- Exercise directions: Would you work out how many of the lines below hold "changes" and reply with nothing but the number?

(Saved entries)

§ §

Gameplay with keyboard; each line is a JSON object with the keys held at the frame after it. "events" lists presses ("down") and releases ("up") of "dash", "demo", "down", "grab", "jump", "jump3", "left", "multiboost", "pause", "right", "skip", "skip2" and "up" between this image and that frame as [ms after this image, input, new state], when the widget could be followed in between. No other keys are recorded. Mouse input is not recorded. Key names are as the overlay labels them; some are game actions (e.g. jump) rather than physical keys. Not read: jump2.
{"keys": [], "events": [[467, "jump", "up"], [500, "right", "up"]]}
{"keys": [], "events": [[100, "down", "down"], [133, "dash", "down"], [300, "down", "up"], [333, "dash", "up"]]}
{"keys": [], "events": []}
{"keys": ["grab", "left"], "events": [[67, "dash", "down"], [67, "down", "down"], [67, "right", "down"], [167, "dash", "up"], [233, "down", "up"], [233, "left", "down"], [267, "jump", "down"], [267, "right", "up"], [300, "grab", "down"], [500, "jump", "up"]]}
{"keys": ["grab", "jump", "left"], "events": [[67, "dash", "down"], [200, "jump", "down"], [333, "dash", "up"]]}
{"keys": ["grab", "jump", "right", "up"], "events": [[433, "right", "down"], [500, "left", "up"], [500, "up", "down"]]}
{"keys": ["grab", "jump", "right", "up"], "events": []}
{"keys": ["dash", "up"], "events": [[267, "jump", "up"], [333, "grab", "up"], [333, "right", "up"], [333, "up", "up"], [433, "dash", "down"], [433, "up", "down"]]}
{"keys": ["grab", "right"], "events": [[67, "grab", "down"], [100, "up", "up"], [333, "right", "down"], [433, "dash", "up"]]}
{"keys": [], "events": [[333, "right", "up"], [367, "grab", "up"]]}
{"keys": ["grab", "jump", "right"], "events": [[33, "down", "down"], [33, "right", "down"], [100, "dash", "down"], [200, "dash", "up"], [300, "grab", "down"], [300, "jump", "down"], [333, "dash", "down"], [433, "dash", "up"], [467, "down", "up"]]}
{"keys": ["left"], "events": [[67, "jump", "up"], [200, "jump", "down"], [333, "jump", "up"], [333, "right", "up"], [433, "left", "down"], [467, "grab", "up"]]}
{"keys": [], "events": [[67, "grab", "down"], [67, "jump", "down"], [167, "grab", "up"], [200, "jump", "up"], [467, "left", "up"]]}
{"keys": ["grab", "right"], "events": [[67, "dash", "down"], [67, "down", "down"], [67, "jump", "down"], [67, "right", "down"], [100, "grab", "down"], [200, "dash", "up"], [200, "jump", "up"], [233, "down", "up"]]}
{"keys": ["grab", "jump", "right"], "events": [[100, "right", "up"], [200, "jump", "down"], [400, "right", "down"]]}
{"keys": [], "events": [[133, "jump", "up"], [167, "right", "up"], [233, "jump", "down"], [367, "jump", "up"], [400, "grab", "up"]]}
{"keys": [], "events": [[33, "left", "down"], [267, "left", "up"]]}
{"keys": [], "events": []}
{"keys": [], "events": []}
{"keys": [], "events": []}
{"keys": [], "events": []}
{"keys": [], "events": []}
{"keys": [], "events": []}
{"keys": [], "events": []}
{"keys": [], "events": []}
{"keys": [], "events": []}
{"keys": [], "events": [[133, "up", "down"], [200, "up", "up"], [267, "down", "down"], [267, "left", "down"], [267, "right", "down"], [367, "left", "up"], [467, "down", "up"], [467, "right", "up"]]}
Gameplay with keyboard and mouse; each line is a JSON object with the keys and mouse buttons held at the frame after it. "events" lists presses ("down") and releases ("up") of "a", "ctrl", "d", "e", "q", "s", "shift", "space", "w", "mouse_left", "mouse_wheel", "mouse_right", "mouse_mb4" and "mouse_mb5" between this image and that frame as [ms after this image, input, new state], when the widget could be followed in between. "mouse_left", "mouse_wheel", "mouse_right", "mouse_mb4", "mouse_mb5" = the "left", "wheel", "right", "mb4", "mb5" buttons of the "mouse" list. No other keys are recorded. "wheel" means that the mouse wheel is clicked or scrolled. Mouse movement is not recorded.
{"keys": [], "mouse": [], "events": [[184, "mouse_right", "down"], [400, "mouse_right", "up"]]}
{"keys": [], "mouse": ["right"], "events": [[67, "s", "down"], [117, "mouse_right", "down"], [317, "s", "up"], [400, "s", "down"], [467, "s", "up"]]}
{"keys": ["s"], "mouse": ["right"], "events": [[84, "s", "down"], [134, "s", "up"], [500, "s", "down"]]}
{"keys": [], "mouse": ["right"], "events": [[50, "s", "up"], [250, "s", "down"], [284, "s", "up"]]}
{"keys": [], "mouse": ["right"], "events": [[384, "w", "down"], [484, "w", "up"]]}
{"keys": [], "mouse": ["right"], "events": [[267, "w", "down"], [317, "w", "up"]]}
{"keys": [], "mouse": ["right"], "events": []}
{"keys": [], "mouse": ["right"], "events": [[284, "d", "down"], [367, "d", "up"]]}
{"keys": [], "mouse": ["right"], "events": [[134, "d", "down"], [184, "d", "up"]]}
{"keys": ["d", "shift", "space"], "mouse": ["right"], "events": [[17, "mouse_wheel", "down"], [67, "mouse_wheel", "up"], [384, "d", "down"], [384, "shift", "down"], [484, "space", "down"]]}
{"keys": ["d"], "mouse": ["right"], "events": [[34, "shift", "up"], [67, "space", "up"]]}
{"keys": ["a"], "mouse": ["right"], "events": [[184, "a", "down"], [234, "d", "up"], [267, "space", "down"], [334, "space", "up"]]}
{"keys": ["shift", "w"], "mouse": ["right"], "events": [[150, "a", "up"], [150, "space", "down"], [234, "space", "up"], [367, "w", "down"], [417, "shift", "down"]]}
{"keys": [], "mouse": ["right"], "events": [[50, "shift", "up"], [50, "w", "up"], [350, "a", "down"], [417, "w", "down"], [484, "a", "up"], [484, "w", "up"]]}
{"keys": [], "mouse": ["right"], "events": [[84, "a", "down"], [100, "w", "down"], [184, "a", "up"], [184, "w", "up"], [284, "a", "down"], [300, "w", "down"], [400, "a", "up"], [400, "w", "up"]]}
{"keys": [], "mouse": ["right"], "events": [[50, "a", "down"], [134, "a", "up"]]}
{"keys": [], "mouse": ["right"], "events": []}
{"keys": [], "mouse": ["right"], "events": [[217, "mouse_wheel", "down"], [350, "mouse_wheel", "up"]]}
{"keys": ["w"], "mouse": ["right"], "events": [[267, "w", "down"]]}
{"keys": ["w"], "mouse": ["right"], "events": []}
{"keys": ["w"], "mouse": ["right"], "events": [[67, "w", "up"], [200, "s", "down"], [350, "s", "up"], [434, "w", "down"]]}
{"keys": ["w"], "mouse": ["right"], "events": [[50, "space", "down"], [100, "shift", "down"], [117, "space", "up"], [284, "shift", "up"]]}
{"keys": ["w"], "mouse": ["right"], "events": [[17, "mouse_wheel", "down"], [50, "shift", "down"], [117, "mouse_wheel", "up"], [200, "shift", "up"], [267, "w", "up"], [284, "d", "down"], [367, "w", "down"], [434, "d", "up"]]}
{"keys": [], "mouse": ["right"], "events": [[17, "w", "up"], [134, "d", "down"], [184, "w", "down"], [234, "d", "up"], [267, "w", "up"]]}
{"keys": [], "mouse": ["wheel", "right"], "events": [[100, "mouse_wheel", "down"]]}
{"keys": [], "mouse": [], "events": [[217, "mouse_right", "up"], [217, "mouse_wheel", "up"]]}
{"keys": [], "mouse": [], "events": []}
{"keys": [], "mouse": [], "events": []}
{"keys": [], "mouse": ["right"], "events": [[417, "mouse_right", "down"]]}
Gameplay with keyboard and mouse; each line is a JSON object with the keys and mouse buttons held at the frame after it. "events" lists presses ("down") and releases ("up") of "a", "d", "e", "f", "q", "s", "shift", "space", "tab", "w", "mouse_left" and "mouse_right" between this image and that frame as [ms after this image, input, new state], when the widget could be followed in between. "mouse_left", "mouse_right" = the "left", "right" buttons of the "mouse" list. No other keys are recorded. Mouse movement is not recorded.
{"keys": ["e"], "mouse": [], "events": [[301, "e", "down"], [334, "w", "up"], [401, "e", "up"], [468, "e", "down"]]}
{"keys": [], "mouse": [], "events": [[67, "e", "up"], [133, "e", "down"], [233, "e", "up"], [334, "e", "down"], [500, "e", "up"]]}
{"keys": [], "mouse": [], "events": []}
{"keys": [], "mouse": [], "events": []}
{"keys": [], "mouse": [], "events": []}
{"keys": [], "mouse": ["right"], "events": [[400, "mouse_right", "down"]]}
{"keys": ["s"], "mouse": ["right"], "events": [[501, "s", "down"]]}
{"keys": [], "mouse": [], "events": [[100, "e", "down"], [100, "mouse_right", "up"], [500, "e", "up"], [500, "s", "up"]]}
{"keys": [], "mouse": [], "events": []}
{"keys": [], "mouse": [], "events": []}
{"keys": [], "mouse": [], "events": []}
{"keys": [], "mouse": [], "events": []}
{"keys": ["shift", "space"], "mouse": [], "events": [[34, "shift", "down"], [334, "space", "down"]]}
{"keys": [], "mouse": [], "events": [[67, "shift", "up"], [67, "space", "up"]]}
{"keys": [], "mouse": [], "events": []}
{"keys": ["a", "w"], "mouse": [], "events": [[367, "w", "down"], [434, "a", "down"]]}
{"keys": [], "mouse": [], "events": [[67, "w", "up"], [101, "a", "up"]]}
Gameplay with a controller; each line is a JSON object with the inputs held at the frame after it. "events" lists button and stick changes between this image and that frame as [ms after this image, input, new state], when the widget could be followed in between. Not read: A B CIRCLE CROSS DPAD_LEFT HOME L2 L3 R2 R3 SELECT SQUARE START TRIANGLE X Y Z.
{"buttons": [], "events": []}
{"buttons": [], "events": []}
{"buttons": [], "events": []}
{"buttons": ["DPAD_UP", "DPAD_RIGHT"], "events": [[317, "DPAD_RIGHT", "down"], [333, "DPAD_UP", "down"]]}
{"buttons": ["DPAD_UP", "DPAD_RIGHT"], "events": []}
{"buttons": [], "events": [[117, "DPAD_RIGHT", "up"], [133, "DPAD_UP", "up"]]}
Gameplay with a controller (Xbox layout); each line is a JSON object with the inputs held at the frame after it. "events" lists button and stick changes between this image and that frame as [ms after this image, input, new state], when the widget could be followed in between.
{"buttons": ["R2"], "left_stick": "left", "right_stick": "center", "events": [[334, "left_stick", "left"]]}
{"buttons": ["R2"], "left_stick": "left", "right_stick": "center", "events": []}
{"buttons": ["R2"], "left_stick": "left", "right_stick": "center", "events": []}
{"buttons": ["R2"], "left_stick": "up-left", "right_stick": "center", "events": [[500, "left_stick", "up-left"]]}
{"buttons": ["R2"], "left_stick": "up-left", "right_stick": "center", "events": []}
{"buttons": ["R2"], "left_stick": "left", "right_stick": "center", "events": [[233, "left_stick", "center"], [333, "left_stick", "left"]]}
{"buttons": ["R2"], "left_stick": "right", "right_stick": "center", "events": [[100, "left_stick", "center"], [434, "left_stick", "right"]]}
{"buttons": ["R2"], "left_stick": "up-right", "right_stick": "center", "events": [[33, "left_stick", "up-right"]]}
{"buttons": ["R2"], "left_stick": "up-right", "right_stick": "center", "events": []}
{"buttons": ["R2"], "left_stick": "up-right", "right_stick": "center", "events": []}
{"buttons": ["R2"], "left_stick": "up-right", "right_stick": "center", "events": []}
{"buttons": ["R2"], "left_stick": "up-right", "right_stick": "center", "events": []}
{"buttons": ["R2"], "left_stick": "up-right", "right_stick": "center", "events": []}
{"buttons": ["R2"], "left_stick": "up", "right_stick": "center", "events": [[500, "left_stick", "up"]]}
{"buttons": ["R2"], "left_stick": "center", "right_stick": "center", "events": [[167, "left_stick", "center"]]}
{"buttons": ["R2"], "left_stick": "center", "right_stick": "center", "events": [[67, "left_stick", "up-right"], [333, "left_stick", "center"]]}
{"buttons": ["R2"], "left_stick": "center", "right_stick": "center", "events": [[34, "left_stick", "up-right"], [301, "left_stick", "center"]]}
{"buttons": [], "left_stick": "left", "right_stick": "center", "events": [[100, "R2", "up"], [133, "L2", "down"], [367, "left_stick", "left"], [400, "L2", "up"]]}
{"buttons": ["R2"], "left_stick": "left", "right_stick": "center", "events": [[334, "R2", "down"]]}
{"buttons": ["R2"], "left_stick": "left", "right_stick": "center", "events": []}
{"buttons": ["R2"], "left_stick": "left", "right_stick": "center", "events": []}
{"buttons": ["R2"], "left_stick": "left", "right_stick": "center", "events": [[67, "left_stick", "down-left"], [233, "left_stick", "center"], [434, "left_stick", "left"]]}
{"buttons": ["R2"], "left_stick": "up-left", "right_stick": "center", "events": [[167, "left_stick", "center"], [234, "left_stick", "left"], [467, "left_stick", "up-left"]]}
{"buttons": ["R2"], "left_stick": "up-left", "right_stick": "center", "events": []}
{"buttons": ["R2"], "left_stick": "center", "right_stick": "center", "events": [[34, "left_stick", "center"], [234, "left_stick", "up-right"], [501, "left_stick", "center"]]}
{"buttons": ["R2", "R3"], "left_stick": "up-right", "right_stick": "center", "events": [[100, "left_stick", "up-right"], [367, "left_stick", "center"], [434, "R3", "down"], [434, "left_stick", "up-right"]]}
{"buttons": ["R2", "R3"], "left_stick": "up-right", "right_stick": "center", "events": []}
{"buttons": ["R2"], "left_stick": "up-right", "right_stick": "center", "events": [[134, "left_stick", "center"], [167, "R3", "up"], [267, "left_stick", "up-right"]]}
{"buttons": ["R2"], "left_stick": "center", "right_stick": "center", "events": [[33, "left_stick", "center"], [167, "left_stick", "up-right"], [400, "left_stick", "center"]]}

§ §

- Result of the task: 2